Si l’éditeur Hannenorak et la librairie du même nom s’imposent dans le milieu, c’est Kwahiatonhk – « laisser des traces, marquer l’imaginaire » -, le seul Salon du livre des Premières Nations en Kanata’ tout entier a frappé fort cet automne. Sa neuvième édition, organisée par LouisKarl Picard Sioui et son équipe, pendant la dernière semaine de novembre, a dû complètement se réinventer en ligne d’une manière extraordinaire.
On renoue technologiquement en interactivités sur les différentes plateformes des réseaux médiatiques (site web, applications de balados, page Facebook et You tube) avec les formes de l’oralité autochtone ; des lectures de vive voix dont les fameux déjeuners littéraires et la série Survivre au temps, les intéressants balados littéraires, l’apparition de la vidéo littérature, des «talk show live» comme le Pestak bin tard, des spectacles dont la primeur Mononk Jules et le musical WendaKebek), et l’iconographie de bandes dessinées en appelèrent à l’écoute de tous ces éléments fondateurs de nos civilisations avant l’imprimé européen.

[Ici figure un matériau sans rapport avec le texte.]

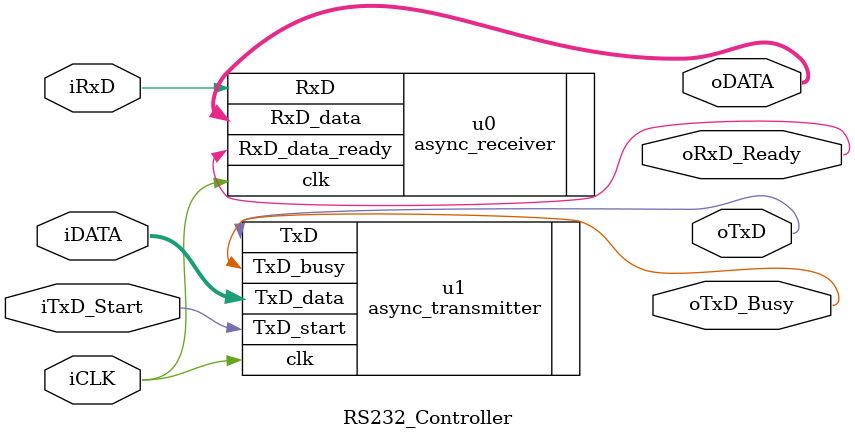
<source format=v>
module RS232_Controller(oDATA,iDATA,oTxD,oTxD_Busy,iTxD_Start,
						iRxD,oRxD_Ready,iCLK);
input [7:0] iDATA;
input iTxD_Start,iRxD,iCLK;
output [7:0] oDATA;
output oTxD,oTxD_Busy,oRxD_Ready;

async_receiver		u0	(	.clk(iCLK), .RxD(iRxD),
							.RxD_data_ready(oRxD_Ready),
						 	.RxD_data(oDATA));
async_transmitter	u1	(	.clk(iCLK), .TxD_start(iTxD_Start),
							.TxD_data(iDATA), .TxD(oTxD),
							.TxD_busy(oTxD_Busy));
							
endmodule
</source>
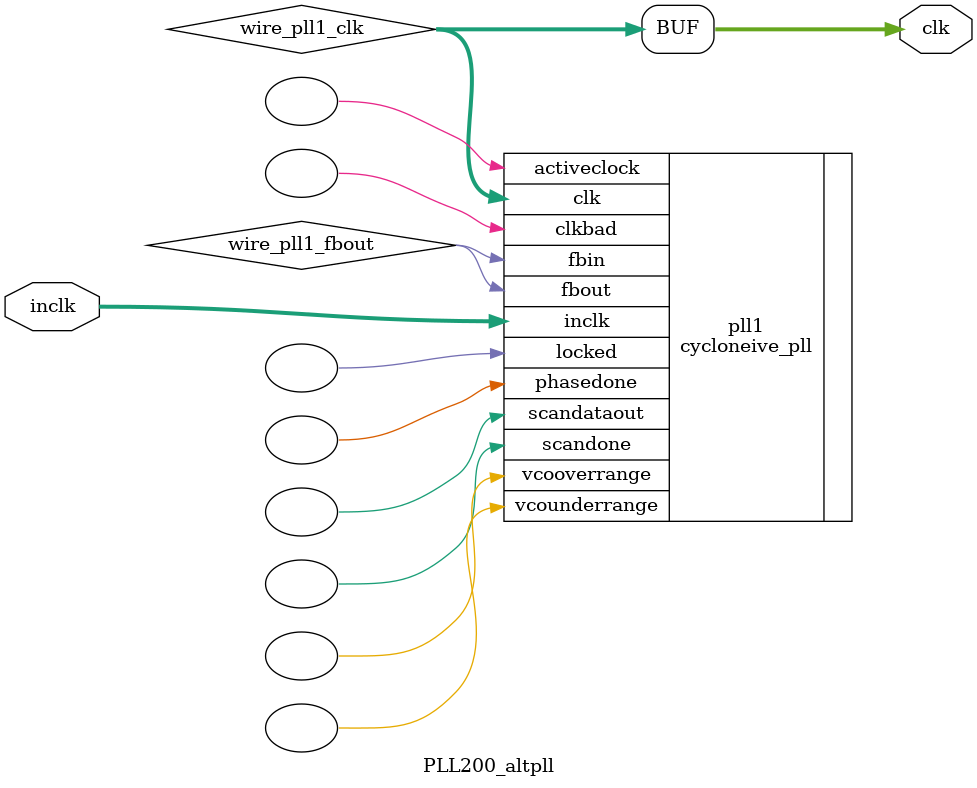
<source format=v>






//synthesis_resources = cycloneive_pll 1 
//synopsys translate_off
`timescale 1 ps / 1 ps
//synopsys translate_on
module  PLL200_altpll
	( 
	clk,
	inclk) /* synthesis synthesis_clearbox=1 */;
	output   [4:0]  clk;
	input   [1:0]  inclk;
`ifndef ALTERA_RESERVED_QIS
// synopsys translate_off
`endif
	tri0   [1:0]  inclk;
`ifndef ALTERA_RESERVED_QIS
// synopsys translate_on
`endif

	wire  [4:0]   wire_pll1_clk;
	wire  wire_pll1_fbout;

	cycloneive_pll   pll1
	( 
	.activeclock(),
	.clk(wire_pll1_clk),
	.clkbad(),
	.fbin(wire_pll1_fbout),
	.fbout(wire_pll1_fbout),
	.inclk(inclk),
	.locked(),
	.phasedone(),
	.scandataout(),
	.scandone(),
	.vcooverrange(),
	.vcounderrange()
	`ifndef FORMAL_VERIFICATION
	// synopsys translate_off
	`endif
	,
	.areset(1'b0),
	.clkswitch(1'b0),
	.configupdate(1'b0),
	.pfdena(1'b1),
	.phasecounterselect({3{1'b0}}),
	.phasestep(1'b0),
	.phaseupdown(1'b0),
	.scanclk(1'b0),
	.scanclkena(1'b1),
	.scandata(1'b0)
	`ifndef FORMAL_VERIFICATION
	// synopsys translate_on
	`endif
	);
	defparam
		pll1.bandwidth_type = "auto",
		pll1.clk0_divide_by = 1,
		pll1.clk0_duty_cycle = 50,
		pll1.clk0_multiply_by = 4,
		pll1.clk0_phase_shift = "0",
		pll1.compensate_clock = "clk0",
		pll1.inclk0_input_frequency = 20000,
		pll1.operation_mode = "normal",
		pll1.pll_type = "auto",
		pll1.lpm_type = "cycloneive_pll";
	assign
		clk = {wire_pll1_clk[4:0]};
endmodule //PLL200_altpll
//VALID FILE

</source>
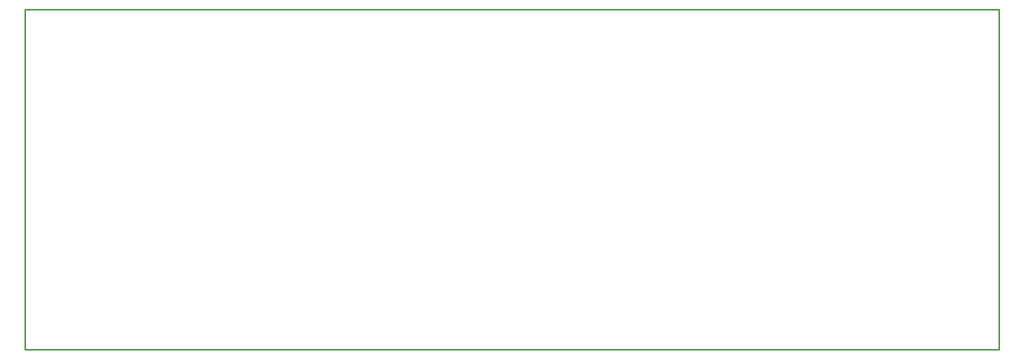
<source format=gbr>
%TF.GenerationSoftware,Altium Limited,Altium Designer,22.2.1 (43)*%
G04 Layer_Color=65535*
%FSLAX45Y45*%
%MOMM*%
%TF.SameCoordinates,02F1B47A-F79C-4BE6-BEC0-26DF2024C161*%
%TF.FilePolarity,Positive*%
%TF.FileFunction,Other,Board*%
%TF.Part,Single*%
G01*
G75*
%TA.AperFunction,NonConductor*%
%ADD11C,0.25400*%
D11*
X1300000Y14270000D02*
X1300000Y8500000D01*
X1300000Y14270000D02*
X17800000Y14270000D01*
X17800000Y8500000D01*
X1300000D02*
X17800000D01*
%TF.MD5,6a678579f78d5cdc88abd134935d7534*%
M02*

</source>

Au moment où vous me lisez, c’est l’hiver. Sortir dehors dans l’hiver blanc de neige et de lumières festives est assurément sain face au confinement. N’hésitez pas à entrer dans les librairies indépendantes sur la rue St-Joseph, la 3ième avenue et pourquoi pas une visite en territoires Wendat à la librairie Hannenorak sur le boulevard Bastien. S’y trouvent les nouveaux ouvrages de Jocelyn Sioui Mononk Jules et Okihoüey Atisken. L’esprit des os. Écrits théoriques, poétiques et polémiques d’Yves Sioui Durand ainsi que Chauffer le dehors d’Anne-Marie Gill. Lire rouge sur fond blanc.